Resturlaub aus 1999 muss, sofern er "übertragen" worden ist, im Regelfall bis zum 31. März 2000 genommen sein, soll er nicht verfallen. Hiervon gibt es nur nach Arbeits- oder Tarifvertrag Ausnahmen - etwa im öffentlichen Dienst - oder aber in Absprache mit dem Arbeitgeber. Achtung: Auch krankheitshalber nicht genommener Urlaub verfällt am 31. März 2000.

Weihnachtsgeld, das 1999 gezahlt wurde, muss - wenn der Arbeitsvertrag eine entsprechende Klausel vorsieht - an den Arbeitgeber zurück überwiesen werden, wenn ein Arbeitnehmer vor dem 31. März 2000 aus dem Betrieb ausscheidet. Wer eine Gratifikation in Höhe eines Monatsgehaltes bezogen hat, der darf sogar erst zum nächstmöglichen Termin nach dem 31. März 2000 die Firma verlassen, wenn er das Geld behalten will. Ausnahmen von diesen Regeln können in Tarifverträgen festgelegt sein. Und: Zurückgezahlt werden muss nur, wenn das im Arbeitsvertrag ausdrücklich vorgesehen ist. Weihnachtsgeld bis 200 Mark braucht in keinem Fall "erstattet" zu werden.

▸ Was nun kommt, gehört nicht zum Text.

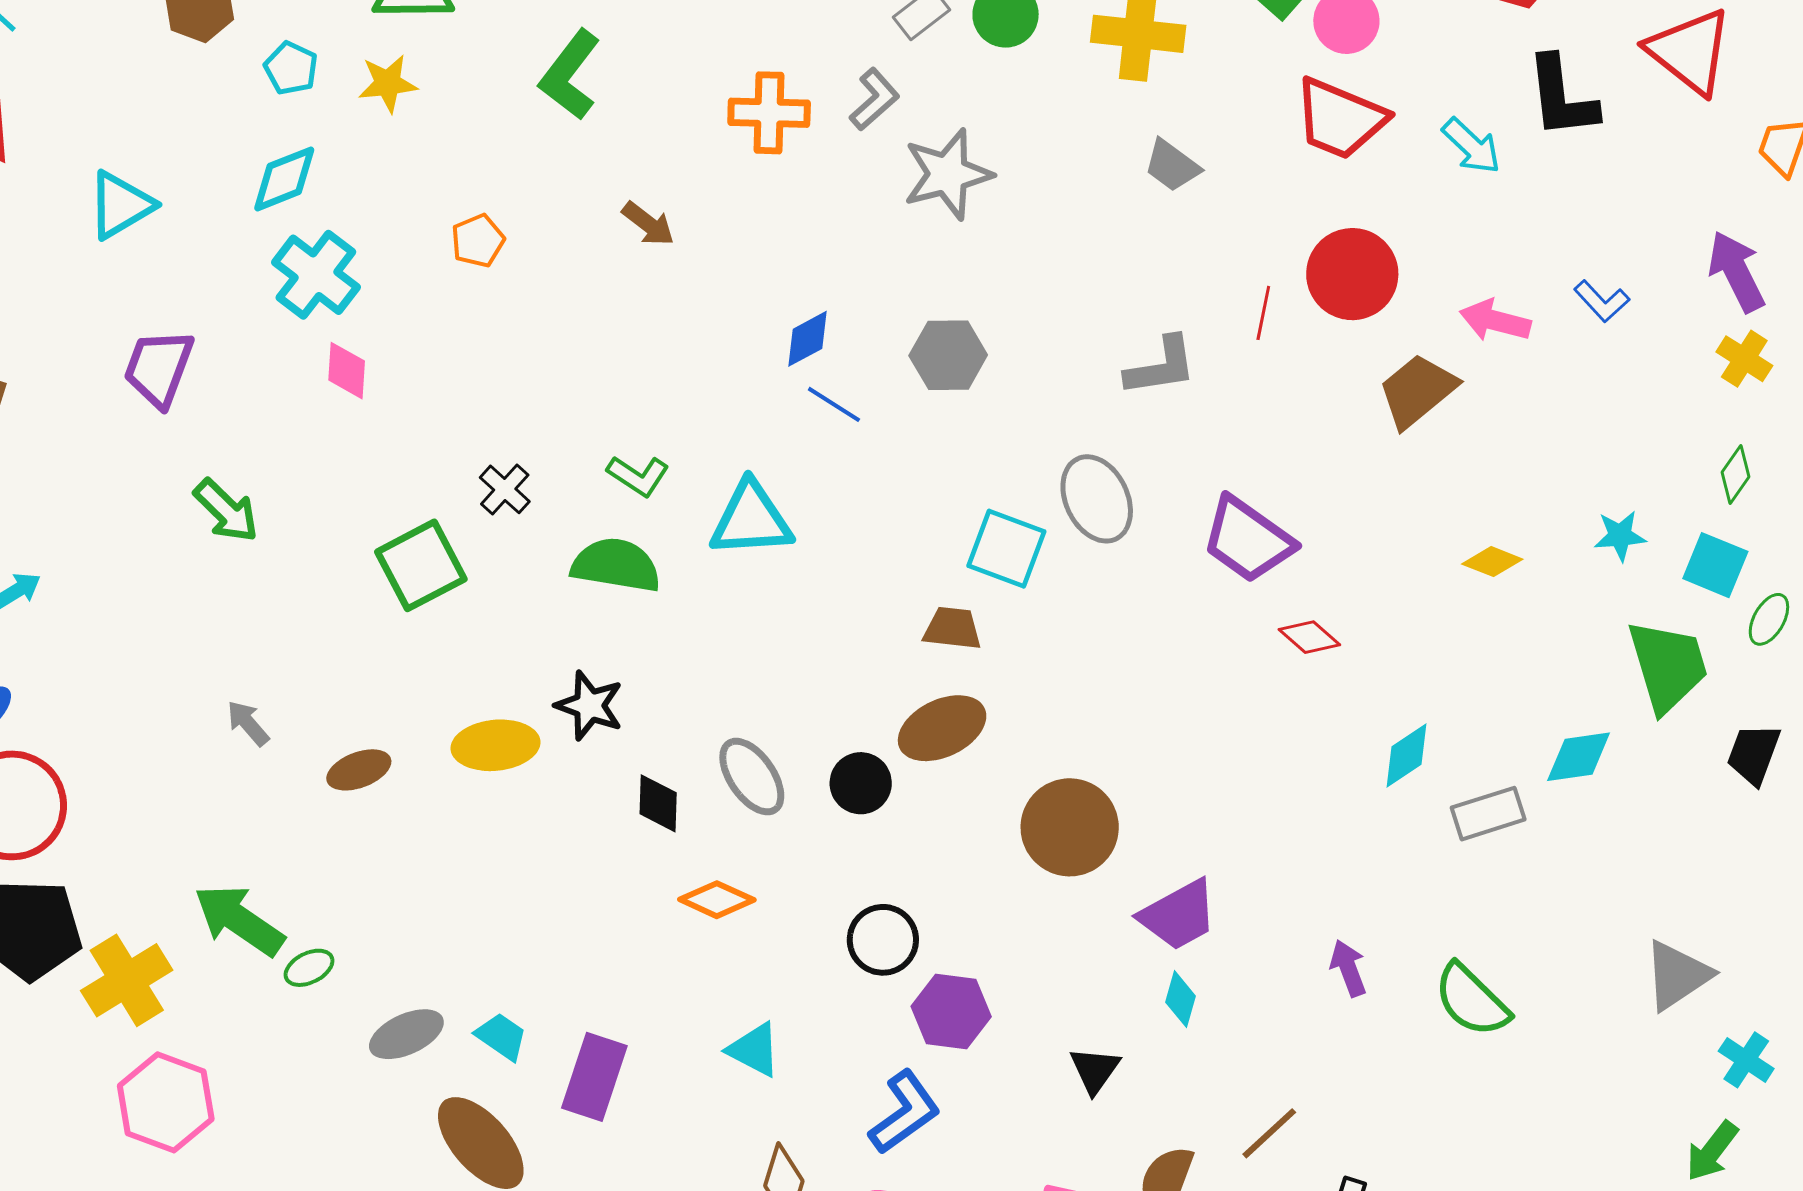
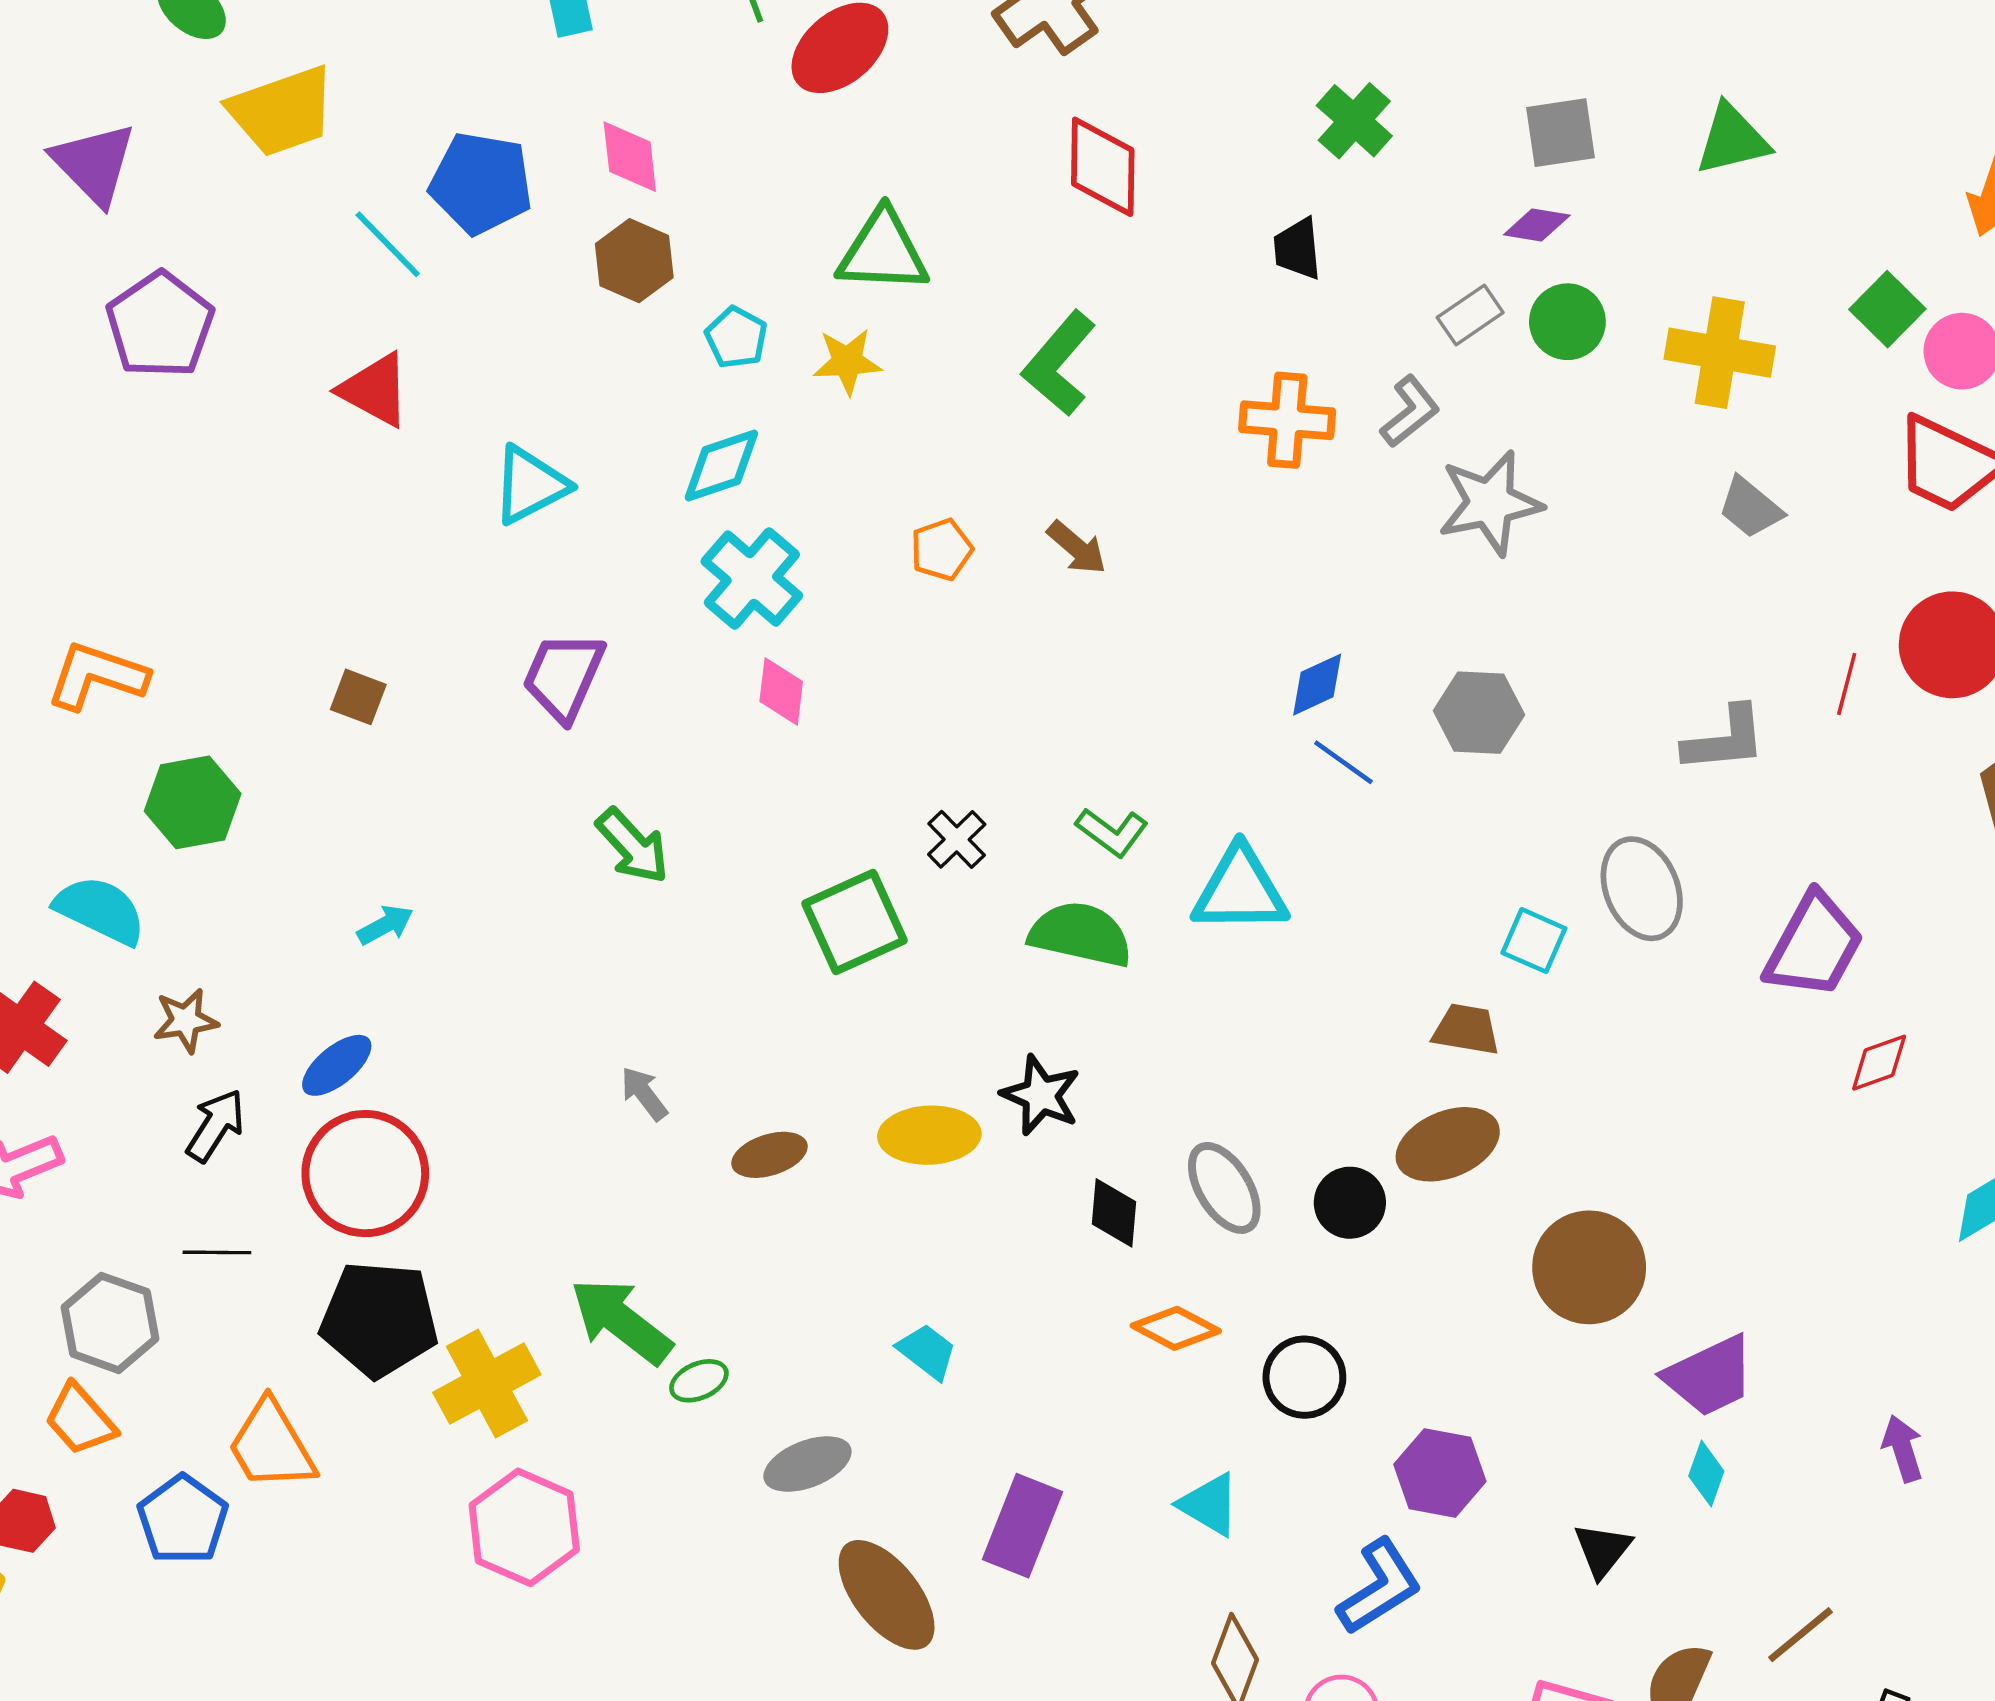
brown arrow: (648, 224) -> (1077, 548), moved
purple trapezoid: (1248, 540) -> (1814, 946), turned -100
cyan square: (1006, 549) -> (1534, 941), size x0.7
red diamond: (1309, 637) -> (1879, 1063), turned -64
black circle: (883, 940) -> (1304, 1377), moved
cyan trapezoid: (501, 1037) -> (927, 1351), moved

Jahresmeldung: Mitte April 2000 müssen die gesetzlich rentenversicherten Arbeitnehmer die Durchschrift der "Jahresmeldung" haben, die ihr Arbeitgeber an die Rentenanstalt geschickt hat. Darin sind der Beschäftigungszeitraum sowie die Höhe des 1999 erzielten Arbeitsentgeltes vermerkt. Bei der Prüfung, ob der Verdienst richtig eingetragen wurde, ist zu berücksichtigen, dass neben Löhnen und Gehältern auch Einmalzahlungen - wie Urlaubs- und Weihnachtsgeld - einbezogen wurden, insgesamt aber nur jeweils bis zur 1999 maßgebenden Bemessungsgrenze von 8500 (neue Länder: 7200) Mark pro Monat.